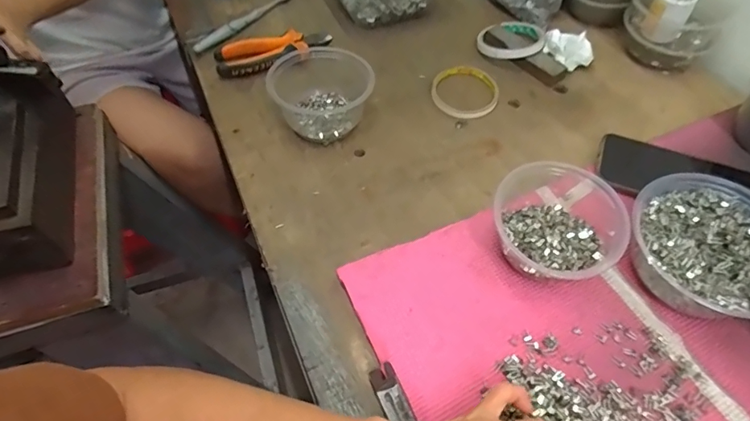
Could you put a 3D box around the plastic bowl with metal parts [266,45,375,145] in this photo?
[{"bbox_3d":[-0.061,-0.136,0.552,0.112,0.066,0.103,0,55,-1],"label":"plastic bowl with metal parts"}]

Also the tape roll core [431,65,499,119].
[{"bbox_3d":[0.113,-0.149,0.593,0.082,0.011,0.084,-1,55,2],"label":"tape roll core"}]

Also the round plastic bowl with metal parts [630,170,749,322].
[{"bbox_3d":[0.291,0.036,0.419,0.123,0.058,0.130,0,55,-1],"label":"round plastic bowl with metal parts"}]

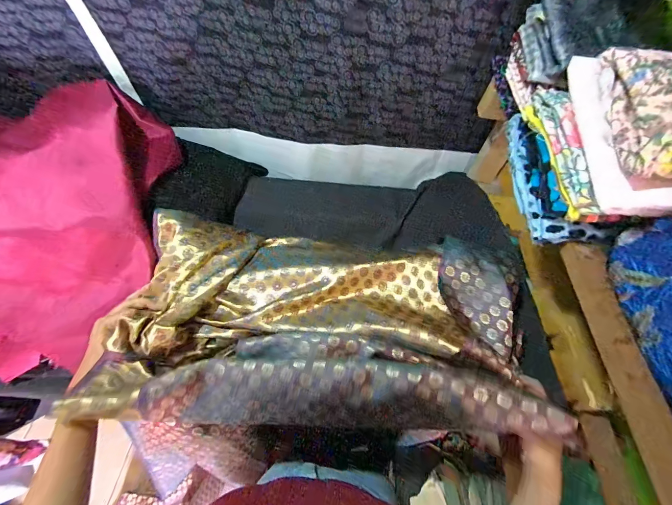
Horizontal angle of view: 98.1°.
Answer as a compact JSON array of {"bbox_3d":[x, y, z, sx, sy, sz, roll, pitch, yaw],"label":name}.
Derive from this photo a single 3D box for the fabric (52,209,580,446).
[{"bbox_3d":[-0.002,0.085,0.423,0.589,0.098,0.299,5,59,-1],"label":"fabric"}]

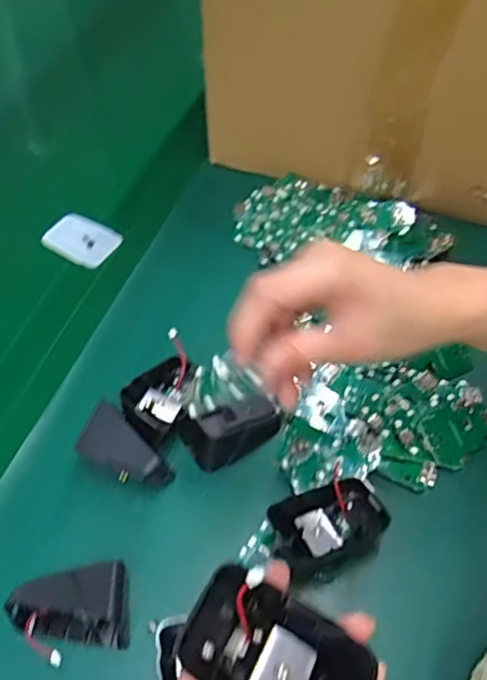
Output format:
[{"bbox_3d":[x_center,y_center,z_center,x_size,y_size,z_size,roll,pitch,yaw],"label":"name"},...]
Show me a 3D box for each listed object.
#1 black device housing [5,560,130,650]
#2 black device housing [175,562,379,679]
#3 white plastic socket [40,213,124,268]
[{"bbox_3d":[-0.101,0.154,0.348,0.069,0.043,0.042,6,55,5],"label":"black device housing"},{"bbox_3d":[0.013,0.116,0.215,0.068,0.015,0.042,22,56,21],"label":"black device housing"},{"bbox_3d":[-0.152,-0.094,0.554,0.067,0.015,0.051,27,59,18],"label":"white plastic socket"}]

→ Task goal: An exact retyping of the material, minus the pictures, is the required answer.

→ Finished task:
Could you put a 3D box around the plastic bowl with metal parts [266,45,375,145] in this photo?
[{"bbox_3d":[-0.061,-0.136,0.552,0.112,0.066,0.103,0,55,-1],"label":"plastic bowl with metal parts"}]

Also the tape roll core [431,65,499,119].
[{"bbox_3d":[0.113,-0.149,0.593,0.082,0.011,0.084,-1,55,2],"label":"tape roll core"}]

Also the round plastic bowl with metal parts [630,170,749,322].
[{"bbox_3d":[0.291,0.036,0.419,0.123,0.058,0.130,0,55,-1],"label":"round plastic bowl with metal parts"}]

Horizontal angle of view: 98.1°.
Answer as a compact JSON array of {"bbox_3d":[x, y, z, sx, sy, sz, roll, pitch, yaw],"label":name}.
Derive from this photo a single 3D box for the fabric (52,209,580,446).
[{"bbox_3d":[-0.002,0.085,0.423,0.589,0.098,0.299,5,59,-1],"label":"fabric"}]

Output format:
[{"bbox_3d":[x_center,y_center,z_center,x_size,y_size,z_size,roll,pitch,yaw],"label":"name"},...]
Show me a 3D box for each listed object.
#1 black device housing [5,560,130,650]
#2 black device housing [175,562,379,679]
#3 white plastic socket [40,213,124,268]
[{"bbox_3d":[-0.101,0.154,0.348,0.069,0.043,0.042,6,55,5],"label":"black device housing"},{"bbox_3d":[0.013,0.116,0.215,0.068,0.015,0.042,22,56,21],"label":"black device housing"},{"bbox_3d":[-0.152,-0.094,0.554,0.067,0.015,0.051,27,59,18],"label":"white plastic socket"}]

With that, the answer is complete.